*** Opening of INPUT MATERIAL ***

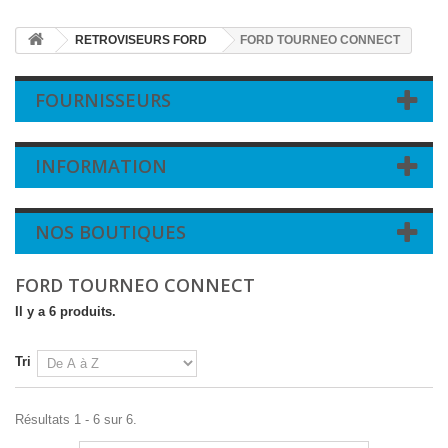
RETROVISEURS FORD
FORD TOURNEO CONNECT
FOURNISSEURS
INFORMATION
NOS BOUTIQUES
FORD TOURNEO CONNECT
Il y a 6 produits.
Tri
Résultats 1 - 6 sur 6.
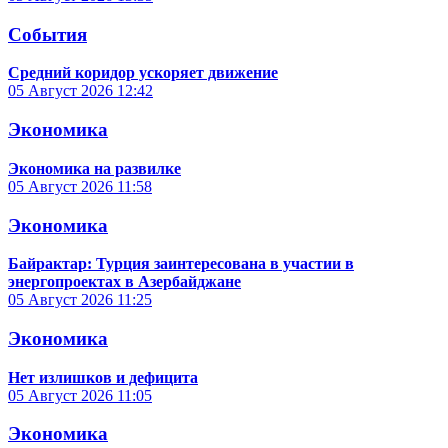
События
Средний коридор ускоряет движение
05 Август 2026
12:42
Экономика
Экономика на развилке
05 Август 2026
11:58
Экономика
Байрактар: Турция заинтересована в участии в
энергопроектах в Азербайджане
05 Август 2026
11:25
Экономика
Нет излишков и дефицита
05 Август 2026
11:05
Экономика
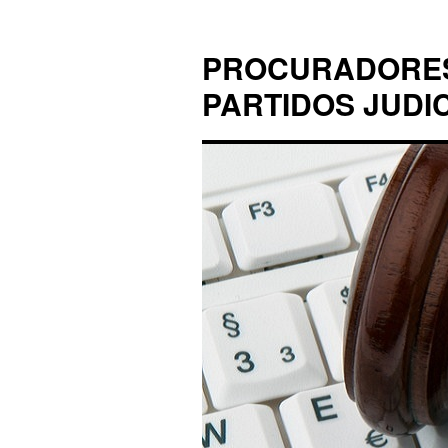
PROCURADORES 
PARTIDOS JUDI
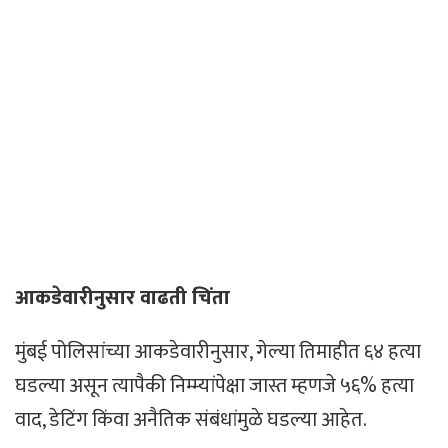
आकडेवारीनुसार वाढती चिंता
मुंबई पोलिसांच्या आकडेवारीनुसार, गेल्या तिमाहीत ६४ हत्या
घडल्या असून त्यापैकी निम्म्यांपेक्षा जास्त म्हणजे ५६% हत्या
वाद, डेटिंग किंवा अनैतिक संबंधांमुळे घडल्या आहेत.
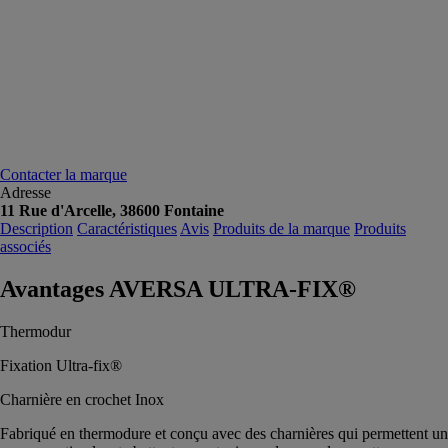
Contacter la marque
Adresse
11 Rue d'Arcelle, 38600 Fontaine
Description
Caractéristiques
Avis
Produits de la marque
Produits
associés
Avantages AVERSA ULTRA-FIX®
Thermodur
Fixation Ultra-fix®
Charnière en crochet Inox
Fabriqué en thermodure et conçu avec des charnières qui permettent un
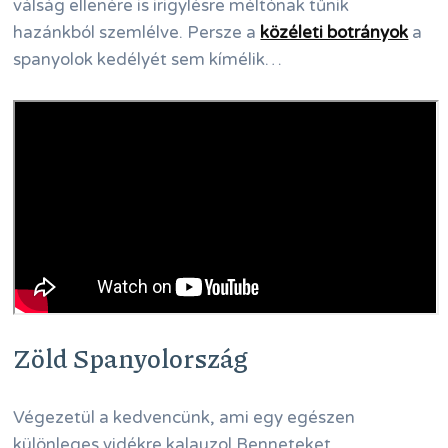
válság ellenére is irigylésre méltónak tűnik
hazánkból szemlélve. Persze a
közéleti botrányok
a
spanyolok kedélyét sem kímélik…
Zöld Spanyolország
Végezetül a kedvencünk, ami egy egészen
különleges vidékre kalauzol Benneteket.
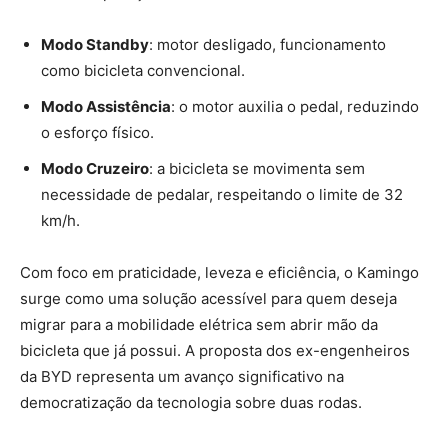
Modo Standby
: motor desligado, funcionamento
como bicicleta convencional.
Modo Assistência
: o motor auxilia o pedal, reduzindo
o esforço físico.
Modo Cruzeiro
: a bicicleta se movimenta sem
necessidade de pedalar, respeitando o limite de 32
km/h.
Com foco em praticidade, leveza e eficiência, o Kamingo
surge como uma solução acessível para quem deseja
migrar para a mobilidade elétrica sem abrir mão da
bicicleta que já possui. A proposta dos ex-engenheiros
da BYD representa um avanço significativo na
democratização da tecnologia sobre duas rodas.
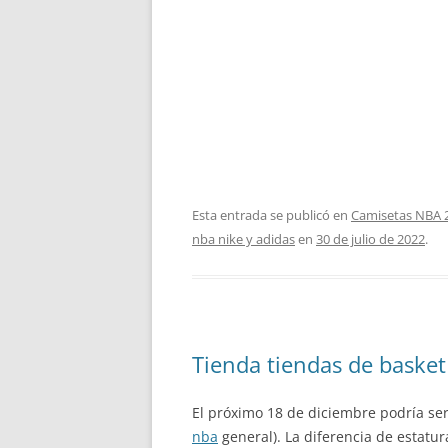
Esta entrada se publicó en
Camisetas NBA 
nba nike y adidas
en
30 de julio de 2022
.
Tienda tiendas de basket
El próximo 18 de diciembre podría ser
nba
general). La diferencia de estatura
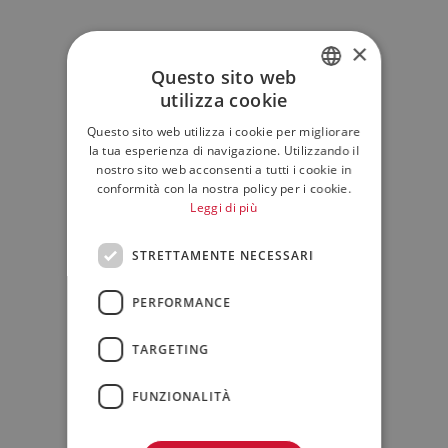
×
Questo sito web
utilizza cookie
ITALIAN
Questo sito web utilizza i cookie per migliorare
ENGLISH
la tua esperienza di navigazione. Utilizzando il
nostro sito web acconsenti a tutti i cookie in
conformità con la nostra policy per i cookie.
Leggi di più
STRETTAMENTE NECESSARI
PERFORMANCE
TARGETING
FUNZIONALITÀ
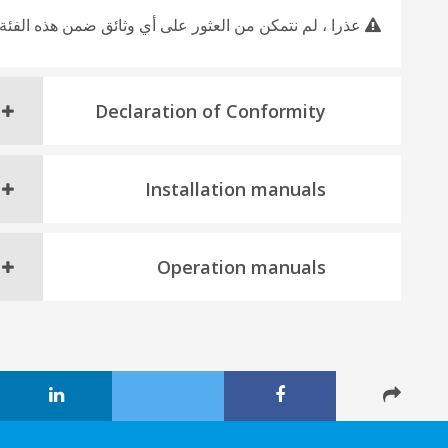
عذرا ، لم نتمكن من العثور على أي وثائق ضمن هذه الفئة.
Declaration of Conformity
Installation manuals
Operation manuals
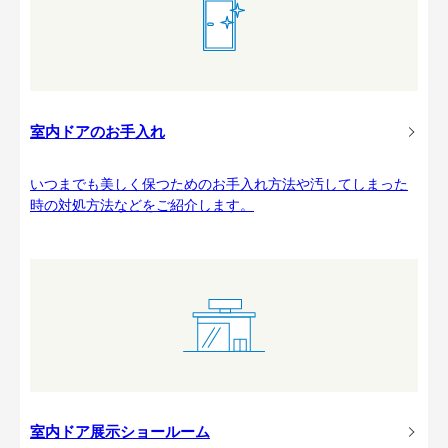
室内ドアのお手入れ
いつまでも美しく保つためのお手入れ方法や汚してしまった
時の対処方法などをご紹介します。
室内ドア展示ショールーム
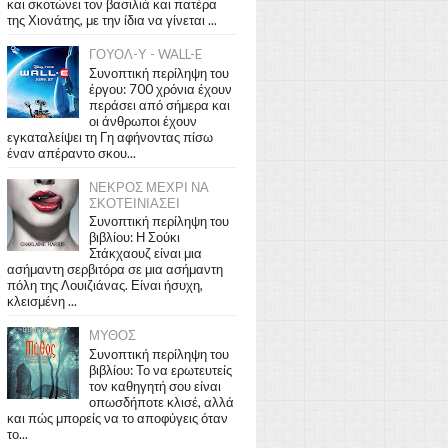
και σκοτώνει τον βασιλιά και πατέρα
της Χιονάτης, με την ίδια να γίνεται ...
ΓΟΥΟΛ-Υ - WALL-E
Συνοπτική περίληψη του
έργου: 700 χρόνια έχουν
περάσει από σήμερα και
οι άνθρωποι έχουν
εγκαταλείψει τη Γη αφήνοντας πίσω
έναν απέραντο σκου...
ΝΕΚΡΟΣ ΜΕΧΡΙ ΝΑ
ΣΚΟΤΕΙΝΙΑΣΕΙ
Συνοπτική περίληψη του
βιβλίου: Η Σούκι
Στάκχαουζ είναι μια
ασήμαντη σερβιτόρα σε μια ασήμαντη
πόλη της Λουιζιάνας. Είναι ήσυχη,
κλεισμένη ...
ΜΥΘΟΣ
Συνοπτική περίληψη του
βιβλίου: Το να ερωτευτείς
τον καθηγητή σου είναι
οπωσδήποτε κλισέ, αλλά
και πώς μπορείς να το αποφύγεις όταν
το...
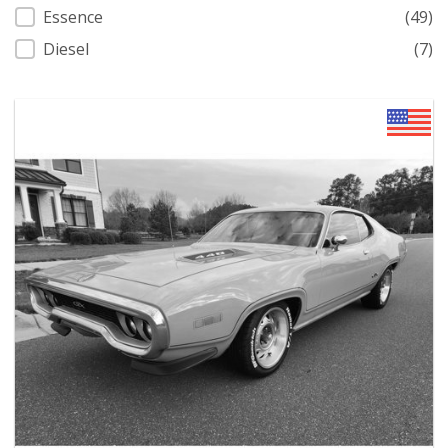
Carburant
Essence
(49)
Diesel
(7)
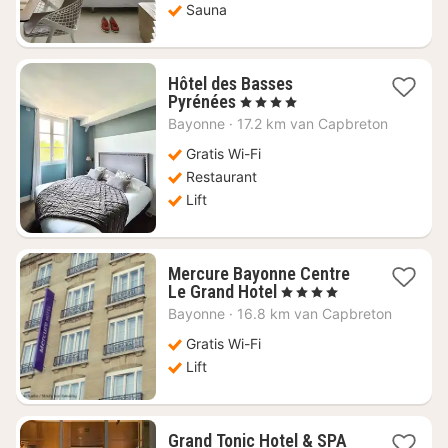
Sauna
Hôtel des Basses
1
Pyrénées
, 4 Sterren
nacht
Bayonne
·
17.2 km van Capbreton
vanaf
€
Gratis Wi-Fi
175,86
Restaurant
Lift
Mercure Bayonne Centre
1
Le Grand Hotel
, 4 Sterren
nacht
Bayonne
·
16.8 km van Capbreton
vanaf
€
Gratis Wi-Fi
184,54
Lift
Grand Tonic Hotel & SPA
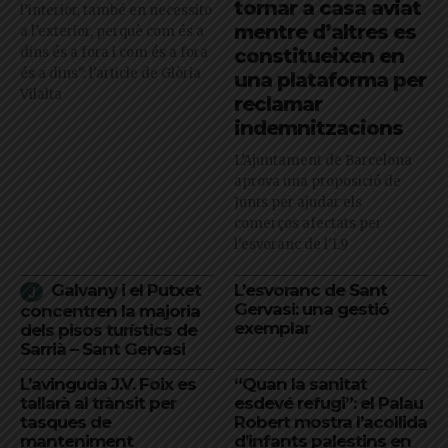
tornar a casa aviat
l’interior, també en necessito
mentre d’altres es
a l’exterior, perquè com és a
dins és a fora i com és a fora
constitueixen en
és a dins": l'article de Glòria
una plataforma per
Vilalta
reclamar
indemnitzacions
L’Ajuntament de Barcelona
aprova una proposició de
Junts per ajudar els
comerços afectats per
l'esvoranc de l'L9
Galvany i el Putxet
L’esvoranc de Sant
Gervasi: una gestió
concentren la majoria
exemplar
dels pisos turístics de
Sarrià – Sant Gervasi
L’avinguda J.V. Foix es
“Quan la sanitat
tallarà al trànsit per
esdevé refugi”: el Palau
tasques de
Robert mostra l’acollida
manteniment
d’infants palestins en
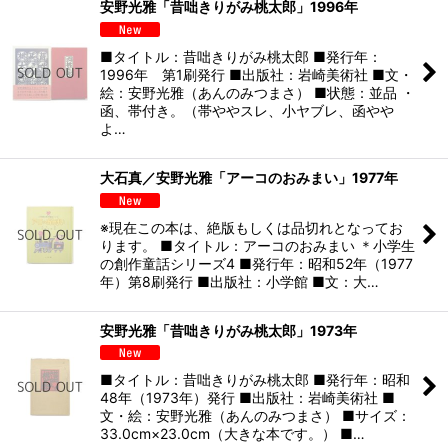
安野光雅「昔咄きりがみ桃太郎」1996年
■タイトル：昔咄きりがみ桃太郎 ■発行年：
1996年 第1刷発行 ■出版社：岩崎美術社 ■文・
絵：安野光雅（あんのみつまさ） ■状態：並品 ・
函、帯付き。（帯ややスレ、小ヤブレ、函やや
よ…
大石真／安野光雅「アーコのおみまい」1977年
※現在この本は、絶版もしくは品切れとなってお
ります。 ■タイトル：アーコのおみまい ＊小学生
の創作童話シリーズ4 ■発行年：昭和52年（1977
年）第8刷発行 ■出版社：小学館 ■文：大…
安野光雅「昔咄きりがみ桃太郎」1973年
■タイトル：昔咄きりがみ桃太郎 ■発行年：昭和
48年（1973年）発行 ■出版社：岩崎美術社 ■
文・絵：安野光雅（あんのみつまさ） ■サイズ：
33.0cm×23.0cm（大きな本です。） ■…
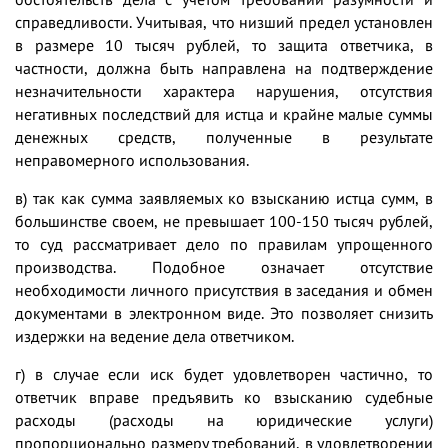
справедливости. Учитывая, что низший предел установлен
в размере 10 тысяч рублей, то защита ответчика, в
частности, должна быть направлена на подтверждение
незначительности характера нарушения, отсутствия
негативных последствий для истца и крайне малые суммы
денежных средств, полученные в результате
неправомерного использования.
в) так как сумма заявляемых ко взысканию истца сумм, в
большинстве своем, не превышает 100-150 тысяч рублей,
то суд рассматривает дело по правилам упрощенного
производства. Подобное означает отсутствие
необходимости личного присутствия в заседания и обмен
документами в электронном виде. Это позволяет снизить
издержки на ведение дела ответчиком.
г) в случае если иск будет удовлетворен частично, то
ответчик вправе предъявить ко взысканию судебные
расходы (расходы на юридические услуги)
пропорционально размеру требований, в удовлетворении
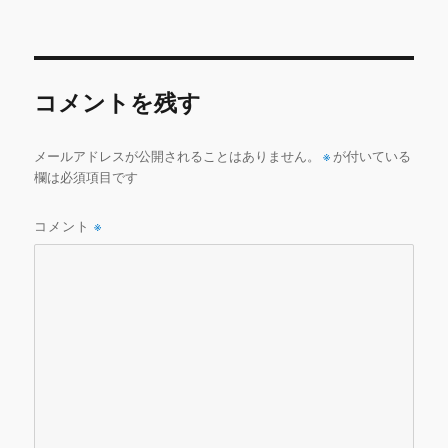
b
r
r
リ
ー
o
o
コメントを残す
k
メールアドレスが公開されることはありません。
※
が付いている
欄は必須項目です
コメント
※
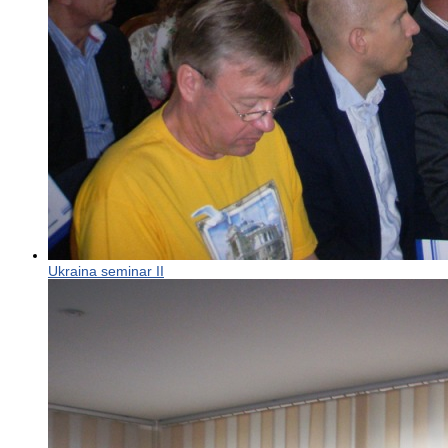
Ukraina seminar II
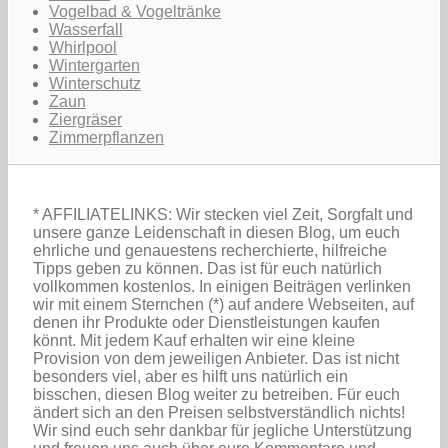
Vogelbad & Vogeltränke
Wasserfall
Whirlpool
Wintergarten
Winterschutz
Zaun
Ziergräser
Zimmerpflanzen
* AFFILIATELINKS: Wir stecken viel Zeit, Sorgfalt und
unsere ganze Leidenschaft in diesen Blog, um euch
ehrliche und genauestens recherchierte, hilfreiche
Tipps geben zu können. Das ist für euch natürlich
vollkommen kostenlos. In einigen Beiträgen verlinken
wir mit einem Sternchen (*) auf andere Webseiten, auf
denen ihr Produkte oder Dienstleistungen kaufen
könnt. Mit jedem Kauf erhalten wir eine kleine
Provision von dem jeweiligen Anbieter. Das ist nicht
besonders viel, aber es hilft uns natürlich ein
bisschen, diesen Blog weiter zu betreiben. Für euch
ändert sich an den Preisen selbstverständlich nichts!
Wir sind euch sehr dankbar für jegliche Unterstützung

*** Close of INPUT MATERIAL ***

PROBLEM STATEMENT: Your output should be the lines above from the one that contains "Operation manuals" through the one that contains "негативных последствий для", word for word, with pictures left out.

THE COMPLETED TASK:
Operation manuals
室内ドアのお手入れ
いつまでも美しく保つためのお手入れ方法や汚してしまった
時の対処方法などをご紹介します。
室内ドア展示ショールーム
και σκοτώνει τον βασιλιά και πατέρα
της Χιονάτης, με την ίδια να γίνεται ...
ΓΟΥΟΛ-Υ - WALL-E
Συνοπτική περίληψη του
έργου: 700 χρόνια έχουν
περάσει από σήμερα και
οι άνθρωποι έχουν
εγκαταλείψει τη Γη αφήνοντας πίσω
έναν απέραντο σκου...
ΝΕΚΡΟΣ ΜΕΧΡΙ ΝΑ
ΣΚΟΤΕΙΝΙΑΣΕΙ
Συνοπτική περίληψη του
βιβλίου: Η Σούκι
Στάκχαουζ είναι μια
ασήμαντη σερβιτόρα σε μια ασήμαντη
πόλη της Λουιζιάνας. Είναι ήσυχη,
κλεισμένη ...
ΜΥΘΟΣ
Συνοπτική περίληψη του
βιβλίου: Το να ερωτευτείς
τον καθηγητή σου είναι
οπωσδήποτε κλισέ, αλλά
και πώς μπορείς να το αποφύγεις όταν
το...
Carburant
Essence
(49)
Diesel
(7)
Sauna
Hôtel des Basses
1
Pyrénées
, 4 Sterren
nacht
Bayonne
·
17.2 km van Capbreton
vanaf
€
Gratis Wi-Fi
175,86
Restaurant
Lift
Mercure Bayonne Centre
1
Le Grand Hotel
, 4 Sterren
nacht
Bayonne
·
16.8 km van Capbreton
vanaf
€
Gratis Wi-Fi
184,54
Lift
Grand Tonic Hotel & SPA
tornar a casa aviat
l’interior, també en necessito
mentre d’altres es
a l’exterior, perquè com és a
dins és a fora i com és a fora
constitueixen en
és a dins": l'article de Glòria
una plataforma per
Vilalta
reclamar
indemnitzacions
L’Ajuntament de Barcelona
aprova una proposició de
Junts per ajudar els
comerços afectats per
l'esvoranc de l'L9
Galvany i el Putxet
L’esvoranc de Sant
Gervasi: una gestió
concentren la majoria
exemplar
dels pisos turístics de
Sarrià – Sant Gervasi
L’avinguda J.V. Foix es
“Quan la sanitat
tallarà al trànsit per
esdevé refugi”: el Palau
tasques de
Robert mostra l’acollida
manteniment
d’infants palestins en
安野光雅「昔咄きりがみ桃太郎」1996年
■タイトル：昔咄きりがみ桃太郎 ■発行年：
1996年 第1刷発行 ■出版社：岩崎美術社 ■文・
絵：安野光雅（あんのみつまさ） ■状態：並品 ・
函、帯付き。（帯ややスレ、小ヤブレ、函やや
よ…
大石真／安野光雅「アーコのおみまい」1977年
※現在この本は、絶版もしくは品切れとなってお
ります。 ■タイトル：アーコのおみまい ＊小学生
の創作童話シリーズ4 ■発行年：昭和52年（1977
年）第8刷発行 ■出版社：小学館 ■文：大…
安野光雅「昔咄きりがみ桃太郎」1973年
■タイトル：昔咄きりがみ桃太郎 ■発行年：昭和
48年（1973年）発行 ■出版社：岩崎美術社 ■
文・絵：安野光雅（あんのみつまさ） ■サイズ：
33.0cm×23.0cm（大きな本です。） ■…
справедливости. Учитывая, что низший предел установлен
в размере 10 тысяч рублей, то защита ответчика, в
частности, должна быть направлена на подтверждение
незначительности характера нарушения, отсутствия
негативных последствий для истца и крайне малые суммы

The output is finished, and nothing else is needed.